Troubleshoot quota errors

You might receive quota errors for a number of reasons, such as exceeding quota values or not setting the quota on a project correctly. If you want to be alerted when errors happen, you can create custom alerts for specific quota errors, as described in Set up quota alerts.

Exceeding rate quotas

Rate quotas reset after a predefined time interval that is specific to each service. For more information, see the quotas documentation for the specific service.

Exceeding quota values

If your project exceeds its maximum quota value while using a service, Google Cloud returns an error based on how you accessed the service:

  • If you exceed a quota value with an API request, Google Cloud returns an HTTP 413 REQUEST ENTITY TOO LARGE status code. Note that when using the BigQuery legacy streaming API in a production environment, you may receive a 413 REQUEST ENTITY TOO LARGE status code if your HTTP requests are larger than 10 MB. You may also receive this error if you exceed 300 MB per second. For more information see Streaming inserts.
  • If you exceeded a quota value with an HTTP/REST request, Google Cloud returns an HTTP 429 TOO MANY REQUESTS status code.
  • If you exceed a quota for Compute Engine, Google Cloud typically returns an HTTP 403 QUOTA_EXCEEDED status code, whether it was from API, HTTP/REST, or gRPC. If the quota is a rate quota, then 403 RATE_LIMIT_EXCEEDED is returned.
  • If you exceeded a quota value using gRPC, Google Cloud returns a ResourceExhausted error. How this error appears to you depends on the service.
  • If you exceeded a quota value using a Google Cloud CLI command, the gcloud CLI outputs a quota-exceeded error message and returns with the exit code 1.
  • If you received a QUOTA_EXCEEDED message during a service rollout, see the following section.
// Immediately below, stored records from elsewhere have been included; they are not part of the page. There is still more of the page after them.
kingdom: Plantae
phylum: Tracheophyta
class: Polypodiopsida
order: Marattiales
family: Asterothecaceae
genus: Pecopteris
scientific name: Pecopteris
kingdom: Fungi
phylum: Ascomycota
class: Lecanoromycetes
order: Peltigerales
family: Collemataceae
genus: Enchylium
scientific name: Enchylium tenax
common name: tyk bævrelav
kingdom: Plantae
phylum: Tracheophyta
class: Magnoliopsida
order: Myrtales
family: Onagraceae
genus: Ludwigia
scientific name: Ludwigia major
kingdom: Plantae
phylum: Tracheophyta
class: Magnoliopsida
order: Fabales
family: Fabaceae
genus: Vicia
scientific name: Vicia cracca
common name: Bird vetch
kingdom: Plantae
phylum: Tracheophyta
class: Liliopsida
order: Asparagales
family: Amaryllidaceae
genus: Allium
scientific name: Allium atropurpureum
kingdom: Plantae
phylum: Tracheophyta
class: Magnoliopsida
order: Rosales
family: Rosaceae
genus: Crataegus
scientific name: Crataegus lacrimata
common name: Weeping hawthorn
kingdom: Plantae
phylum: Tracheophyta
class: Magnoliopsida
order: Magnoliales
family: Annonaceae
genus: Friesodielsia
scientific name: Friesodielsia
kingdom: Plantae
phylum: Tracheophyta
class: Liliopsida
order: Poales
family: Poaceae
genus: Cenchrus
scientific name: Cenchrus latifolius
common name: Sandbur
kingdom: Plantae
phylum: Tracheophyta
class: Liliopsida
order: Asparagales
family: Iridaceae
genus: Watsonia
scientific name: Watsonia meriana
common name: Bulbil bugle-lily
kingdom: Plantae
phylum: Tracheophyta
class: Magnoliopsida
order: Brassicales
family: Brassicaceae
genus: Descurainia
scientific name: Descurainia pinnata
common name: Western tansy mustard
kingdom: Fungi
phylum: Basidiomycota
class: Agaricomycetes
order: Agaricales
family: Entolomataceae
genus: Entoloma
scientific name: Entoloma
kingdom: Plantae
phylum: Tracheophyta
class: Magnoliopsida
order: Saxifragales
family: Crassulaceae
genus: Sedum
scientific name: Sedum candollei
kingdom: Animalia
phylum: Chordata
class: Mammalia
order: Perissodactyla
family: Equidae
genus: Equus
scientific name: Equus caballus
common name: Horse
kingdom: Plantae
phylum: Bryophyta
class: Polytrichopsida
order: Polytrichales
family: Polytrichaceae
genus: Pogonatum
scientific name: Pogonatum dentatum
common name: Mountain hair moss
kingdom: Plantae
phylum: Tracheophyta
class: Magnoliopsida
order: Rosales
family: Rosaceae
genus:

Exceeding quota values during a service rollout

Google Cloud sometimes changes the default quota values for resources and APIs. These changes take place gradually, which means that during the rollout of a new default quota, the quota value that appears in the Google Cloud console might not reflect the new quota value that is available to you.

If a quota rollout is in progress, you may receive an error message that states The future limit is the new default quota that will be available after a service rollout completes. If you see this error message, the cited quota value and future value are correct, even if what appears in the Google Cloud console is different.

  • For additional information, view the audit logs and look for a QUOTA_EXCEEDED message.

        "status": {
          ...
          "message": "QUOTA_EXCEEDED",
          "details": [
            {
              ...
              "value": {
                "quotaExceeded": {
                  ...
                  "futureLimit": FUTUREVALUE
                }
              }
            }
          ]
        },
    
  • To view charts that show current and peak usage, go to the Quotas & System Limits page and then click Monitoring. You might need to go to the end of the table.

  • If you need more quota, you can request a quota adjustment.

API error messages

If your quota project (also called a billing project) isn't set correctly, API requests might return error messages that are similar to the following:

  • User credentials not supported by this API
  • API not enabled in the project
  • No quota project set

These and other errors can often be fixed by setting the quota project. For more information, see Quota project overview.

Error code 429

If the number of your requests exceeds the capacity allocated to process requests, then error code 429 is returned. The following table displays the error message generated by each type of quota framework:

Product Message
Pay-as-you-go Resource exhausted, please try again later.
Provisioned Throughput Too many requests. Exceeded the provisioned throughput.

With a Provisioned Throughput subscription, you can reserve an amount of throughput for specific generative AI models. If you don't have a Provisioned Throughput subscription and resources aren't available to your application, then an error code 429 is returned. Although you don't have reserved capacity, you can try your request again. However, the request isn't counted against your error rate as described in your service level agreement (SLA).

For projects that have purchased Provisioned Throughput, Vertex AI measures a project's throughput and reserves that amount of throughput so that it's available. When you're using less than your purchased throughput amount, errors that might otherwise return as 429 are returned as 5XX and are counted as part of the error rate that is described in the SLA.

Pay-as-you-go

On the pay-as-you-go quota framework, you have the following options for resolving 429 errors:

Provisioned Throughput

To correct the error generated by Provisioned Throughput, do the following:

  • Use the default example, which doesn't set a header in prediction requests. Any overages go to on-demand (pay-as-you-go).
  • Increase the number of GSUs in your Provisioned Throughput subscription.